Sim, a gente sabe que, no conjunto da obra, Em Busca do Cálice Sagrado (1975) segue imbatível como o melhor filme dos britânicos do Monty Phyton. Mas A Vida de Brian (Life Of Brian) possui pelo menos uma sequência que permanece como uma das mais divertidas (e acidamente críticas) concebidas pelo coletivo: aquela em que, quase no terço final, Brian (Graham Chapman) precisa lidar com um grupo de fanáticos religiosos que acredita, com todas as suas forças, que ele é o Messias encarnado. E essa cena é especialmente engraçada (e trágica) porque ela faz um duro questionamento não a religião em si, mas ao absurdo do extremismo cego, representado por um grupo de pessoas que, se comportando quase como zumbis, passa a adorar aquele sujeito sem nem compreender muito bem o por quê. Isto é comprovado, por exemplo, quando Brian deixa pelo caminho objetos pessoais como uma moringa, ou a sua sandália, e que passam a ser imediatamente tratados como artefatos de grande valor simbólico, quase divinos.

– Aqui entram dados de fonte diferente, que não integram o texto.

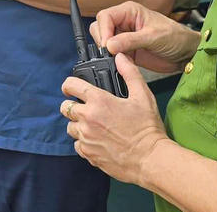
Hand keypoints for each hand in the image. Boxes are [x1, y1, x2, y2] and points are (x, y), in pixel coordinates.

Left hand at [61, 53, 169, 184]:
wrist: (150, 159)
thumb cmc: (147, 128)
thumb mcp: (143, 96)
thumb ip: (130, 73)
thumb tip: (120, 57)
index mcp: (99, 102)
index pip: (71, 85)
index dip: (69, 84)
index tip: (71, 87)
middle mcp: (88, 118)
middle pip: (65, 107)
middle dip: (73, 105)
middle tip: (86, 108)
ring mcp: (86, 137)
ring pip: (70, 127)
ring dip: (78, 125)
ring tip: (93, 125)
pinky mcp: (88, 153)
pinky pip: (77, 145)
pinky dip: (84, 142)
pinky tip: (97, 140)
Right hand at [90, 1, 198, 73]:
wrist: (187, 53)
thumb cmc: (176, 37)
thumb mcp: (153, 37)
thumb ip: (130, 40)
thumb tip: (109, 45)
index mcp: (129, 11)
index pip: (105, 17)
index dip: (103, 31)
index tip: (107, 46)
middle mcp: (123, 22)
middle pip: (100, 28)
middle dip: (103, 41)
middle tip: (112, 54)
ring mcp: (123, 37)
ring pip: (103, 42)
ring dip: (107, 52)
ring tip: (120, 58)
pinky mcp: (126, 51)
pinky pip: (111, 55)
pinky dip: (113, 61)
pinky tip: (123, 63)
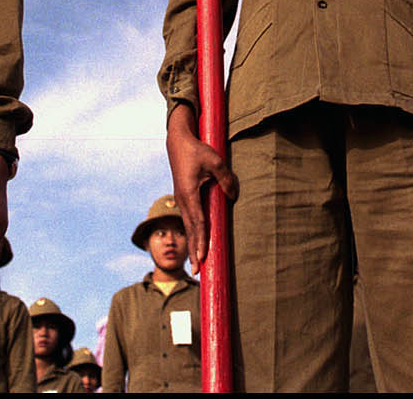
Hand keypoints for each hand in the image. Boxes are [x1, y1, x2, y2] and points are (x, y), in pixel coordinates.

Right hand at [165, 105, 237, 271]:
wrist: (178, 141)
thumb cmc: (197, 150)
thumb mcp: (215, 161)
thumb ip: (225, 179)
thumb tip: (233, 196)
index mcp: (188, 194)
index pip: (197, 222)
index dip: (201, 240)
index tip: (203, 256)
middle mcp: (183, 200)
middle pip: (190, 231)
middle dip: (194, 252)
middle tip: (197, 272)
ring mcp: (182, 200)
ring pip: (188, 227)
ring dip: (192, 245)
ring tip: (196, 264)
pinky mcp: (184, 197)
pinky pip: (189, 219)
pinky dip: (193, 233)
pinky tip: (196, 241)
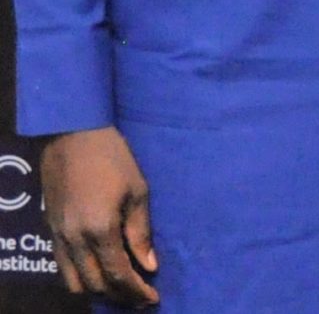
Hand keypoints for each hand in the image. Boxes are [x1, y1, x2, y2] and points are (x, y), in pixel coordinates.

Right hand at [41, 126, 158, 306]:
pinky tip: (98, 273)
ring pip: (74, 281)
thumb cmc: (113, 159)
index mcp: (100, 229)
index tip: (153, 299)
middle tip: (140, 298)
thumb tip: (149, 265)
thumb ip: (140, 233)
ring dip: (97, 291)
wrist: (73, 136)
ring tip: (121, 290)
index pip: (118, 275)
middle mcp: (74, 239)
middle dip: (120, 296)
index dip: (136, 291)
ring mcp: (58, 236)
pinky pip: (62, 266)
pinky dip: (80, 277)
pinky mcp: (50, 229)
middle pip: (95, 284)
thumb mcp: (138, 192)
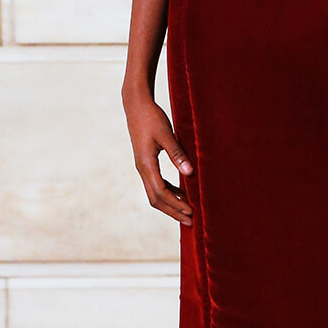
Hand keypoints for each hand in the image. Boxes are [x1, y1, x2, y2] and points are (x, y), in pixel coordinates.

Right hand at [122, 87, 193, 225]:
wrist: (136, 105)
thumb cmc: (152, 118)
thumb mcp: (167, 134)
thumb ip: (177, 154)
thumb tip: (189, 174)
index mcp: (146, 164)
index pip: (161, 193)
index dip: (176, 205)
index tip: (191, 212)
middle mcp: (142, 169)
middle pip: (156, 199)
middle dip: (173, 211)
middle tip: (191, 221)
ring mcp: (143, 167)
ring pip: (155, 194)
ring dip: (171, 204)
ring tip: (188, 211)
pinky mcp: (146, 163)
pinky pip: (156, 184)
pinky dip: (169, 192)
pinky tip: (181, 193)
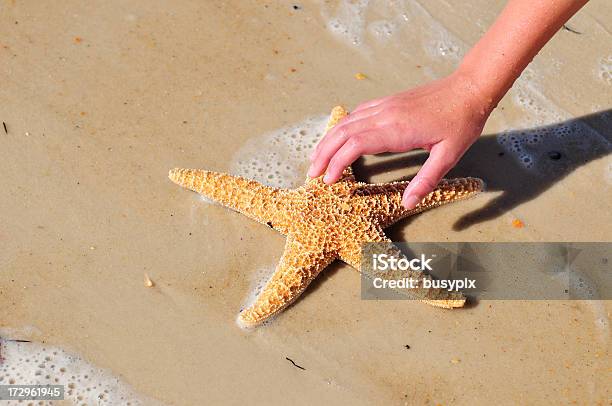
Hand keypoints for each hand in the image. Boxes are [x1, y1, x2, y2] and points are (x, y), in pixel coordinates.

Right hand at [308, 71, 490, 208]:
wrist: (469, 88)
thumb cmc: (460, 123)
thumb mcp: (449, 156)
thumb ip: (426, 181)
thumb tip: (407, 203)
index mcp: (396, 130)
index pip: (355, 145)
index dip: (337, 162)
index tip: (328, 180)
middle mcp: (384, 115)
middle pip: (342, 133)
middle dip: (323, 153)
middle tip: (311, 173)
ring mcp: (384, 106)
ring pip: (346, 122)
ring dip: (328, 140)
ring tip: (316, 157)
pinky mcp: (387, 102)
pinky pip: (357, 114)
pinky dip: (341, 127)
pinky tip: (337, 136)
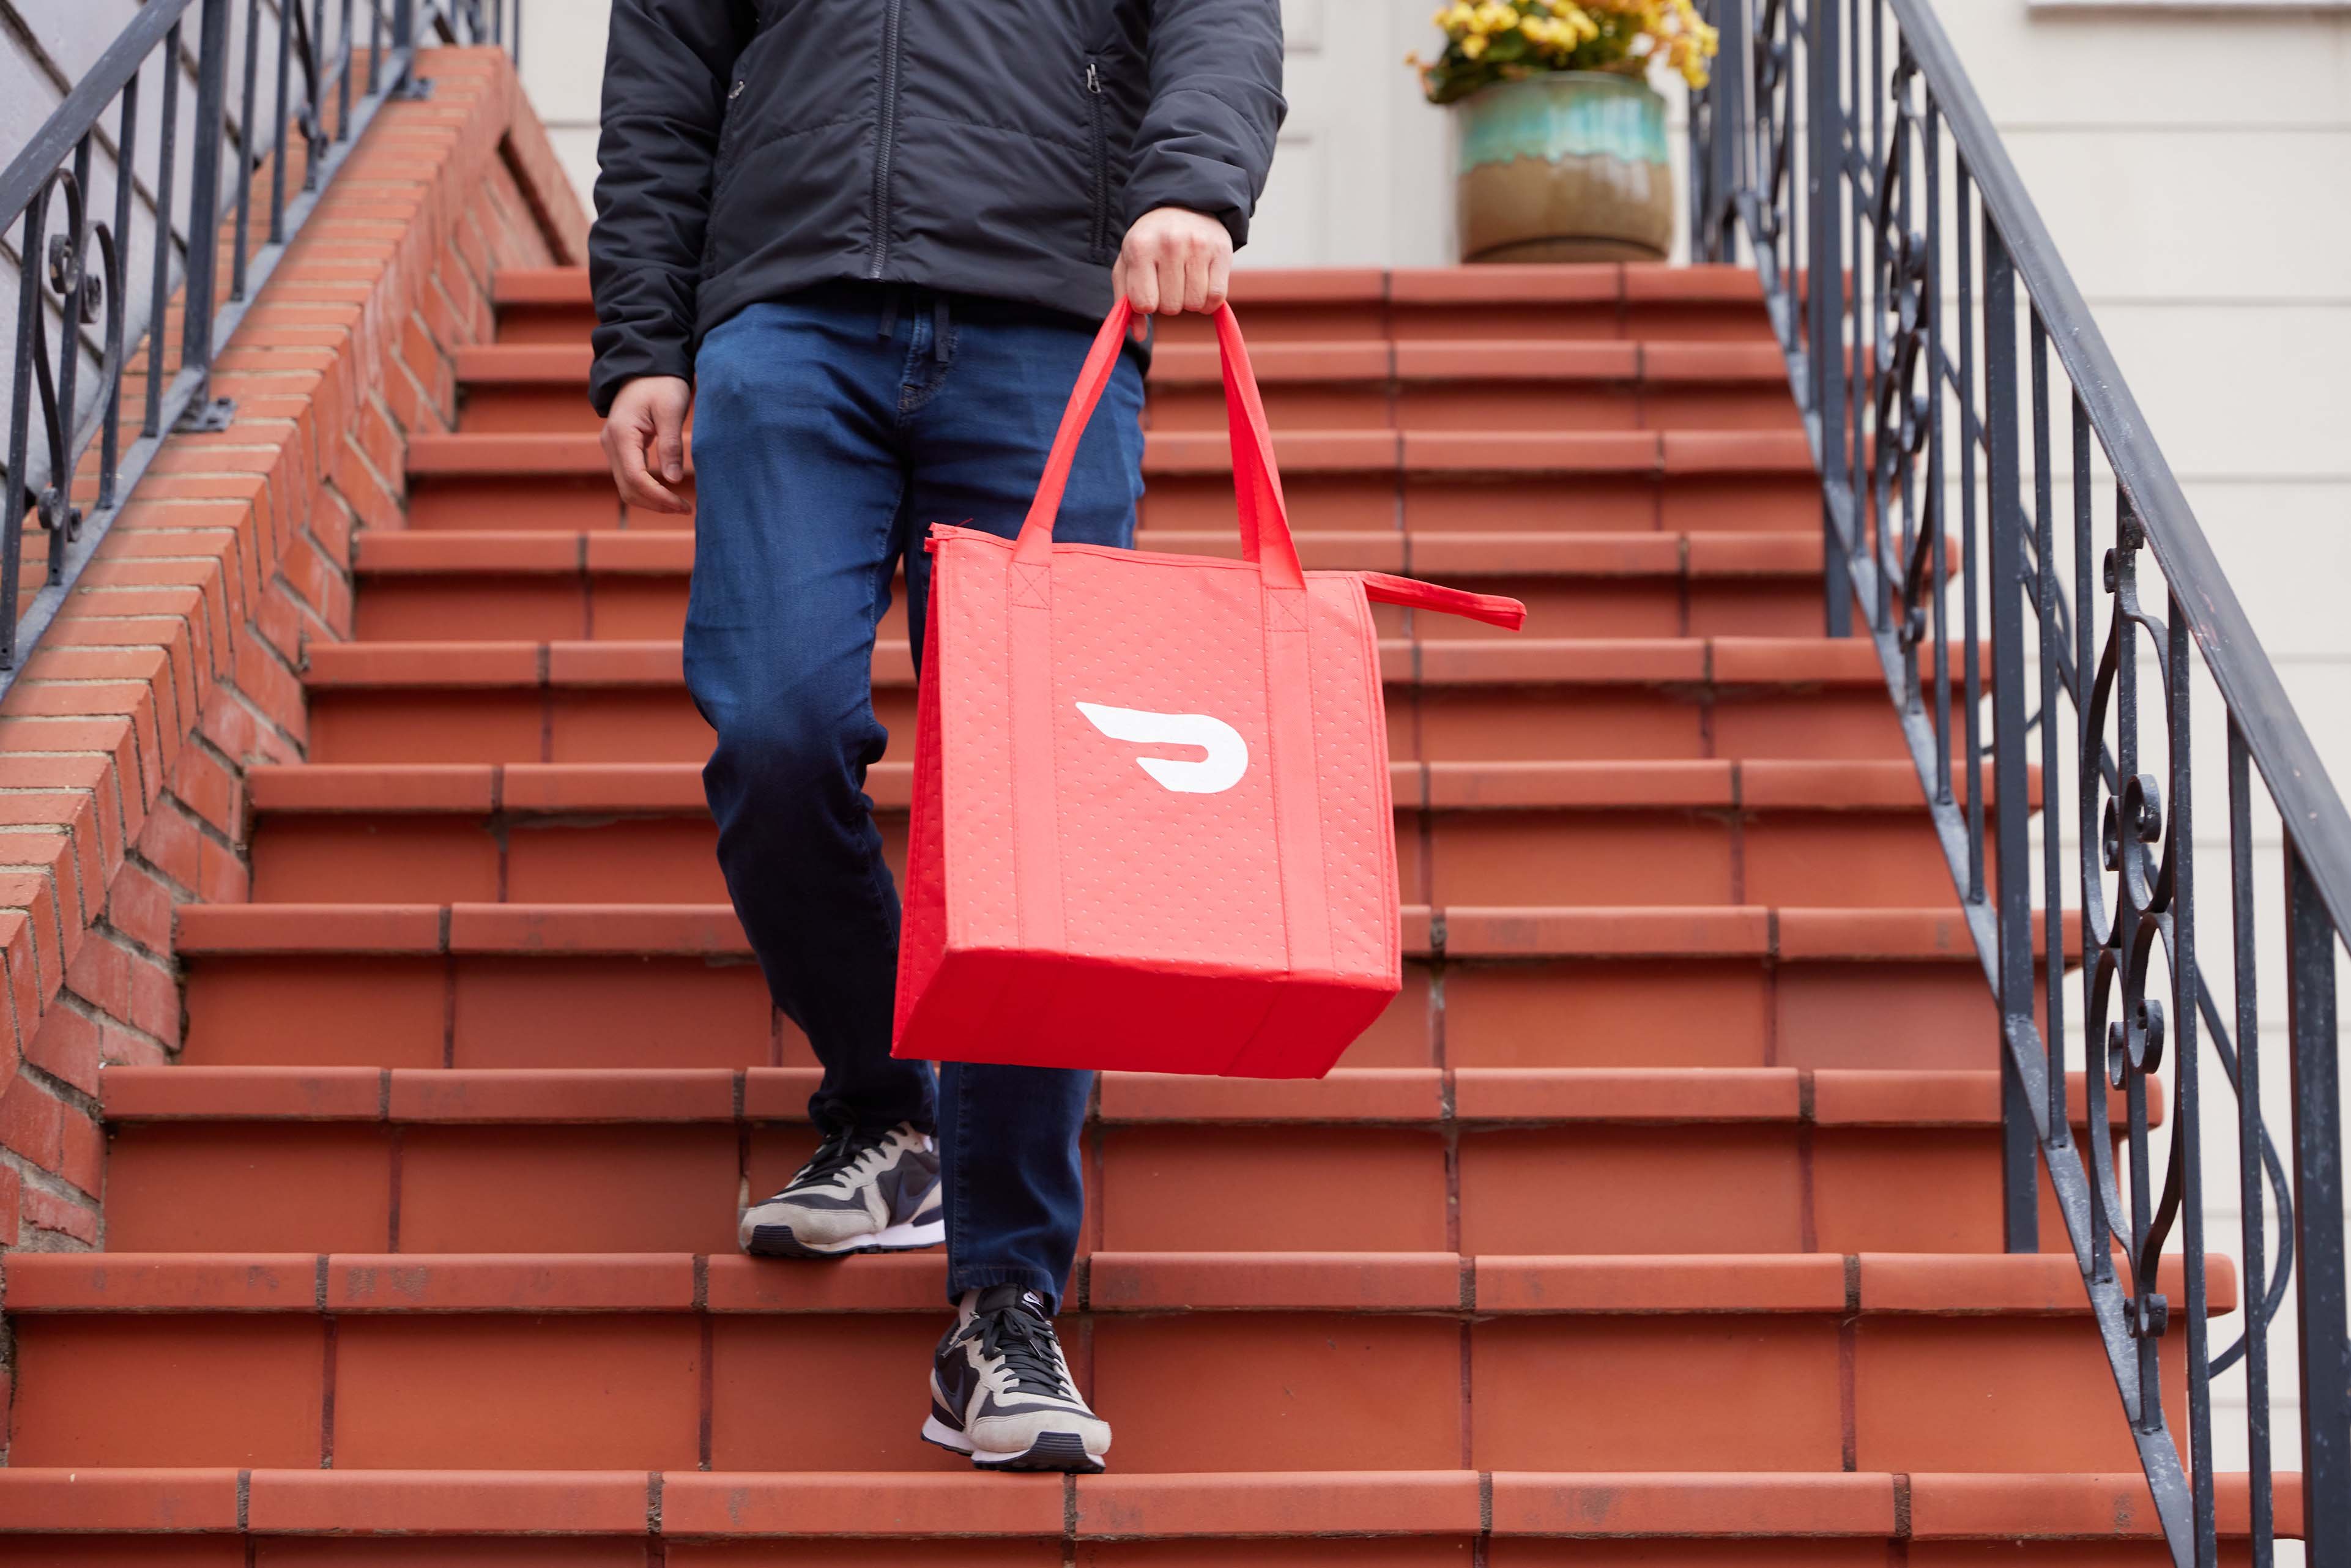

Mas o melhor é como as coisas se encaminham dentro da história para chegar nesse ponto: Brian na verdade estava fugindo de integrantes do exército romano, após se aliar a um grupo de revolucionários que questiona os métodos do Estado. Só que, em meio a fuga, o sujeito se vê numa espécie de parada em que diversos profetas se empenham em doutrinar a população. Fingindo estar ali no meio com este mesmo propósito, ele consegue driblar os militares ao mesmo tempo em que diz alguma frase boba de autoajuda que ganha a atenção de meia dúzia de gatos pingados. Não demora para que suas palavras ecoem na multidão, que passa a lhe perseguir até o deserto, onde ocorrerão os "milagres" que, na realidade, não passam de interpretações livres da realidade. É o caso por exemplo, do instante em que Brian indica a existência de uma árvore frutífera que poderá servir de alimento para o bando faminto. Todos, claro, ficam assombrados com a habilidade do Messias.
Mas o melhor vem a seguir: salvo por Judith (Sue Jones-Davis), Brian vai pra casa, transa com ela e amanhece o dia abrindo a janela pelado mesmo, para receber os raios de sol. E qual não é a sua surpresa ao se deparar com o grupo de fanáticos que se multiplicou ainda mais, desejando com todas as forças ouvir os ensinamentos de Brian? A sequência é absurdamente hilária porque cada frase dita pelo Messias "improvisado" é respondida em uníssono pela população, num improvável e cômico jogral. Tudo melhora quando surge a mãe de Brian (Terry Jones), uma judia ortodoxa que está claramente insatisfeita com a descoberta da sexualidade do filho, ao passo que tem de lidar, da janela, com a turba de seguidores do filho. E a despeito do caráter divertido desse instante (o melhor da película), ele ainda carrega uma importante lição de moral: a de que as pessoas não devem seguir de forma inquestionável algum ídolo ou ideia, devendo preservar a liberdade e a individualidade de pensamento. "You are all individuals", afinal.
Óbvio que, quando foi lançado, A Vida de Brian incomodou os religiosos que, claro, viram no filme uma dura crítica ao pensamento dogmático - por mais que haja até mesmo certo respeito à religiosidade como um todo (basta ver o que acontece na primeira cena do filme, quando Jesus Cristo aparece "de verdade"). A crítica, afinal, como já dissemos, parece muito mais endereçada às igrejas e a forma como tomam para si a religião, alienando a população e subvertendo a sua lógica de pensamento. Sobre a película, é claro que este é apenas um dos tantos momentos divertidos, merecendo destaque ainda a cena final, em que os bandidos crucificados cantam a singela Always Look On The Bright Side, subvertendo qualquer lógica narrativa já que, uma música feliz, em meio a um cenário desolador, não faz nenhum sentido. Mas a ideia não é fazer sentido. E era isso que tornava os Phytons tão imprevisivelmente engraçados o que fez com que, não por acaso, eles influenciassem toda uma geração de humoristas dos anos 80 e 90. Aliás, seguem influenciando até hoje.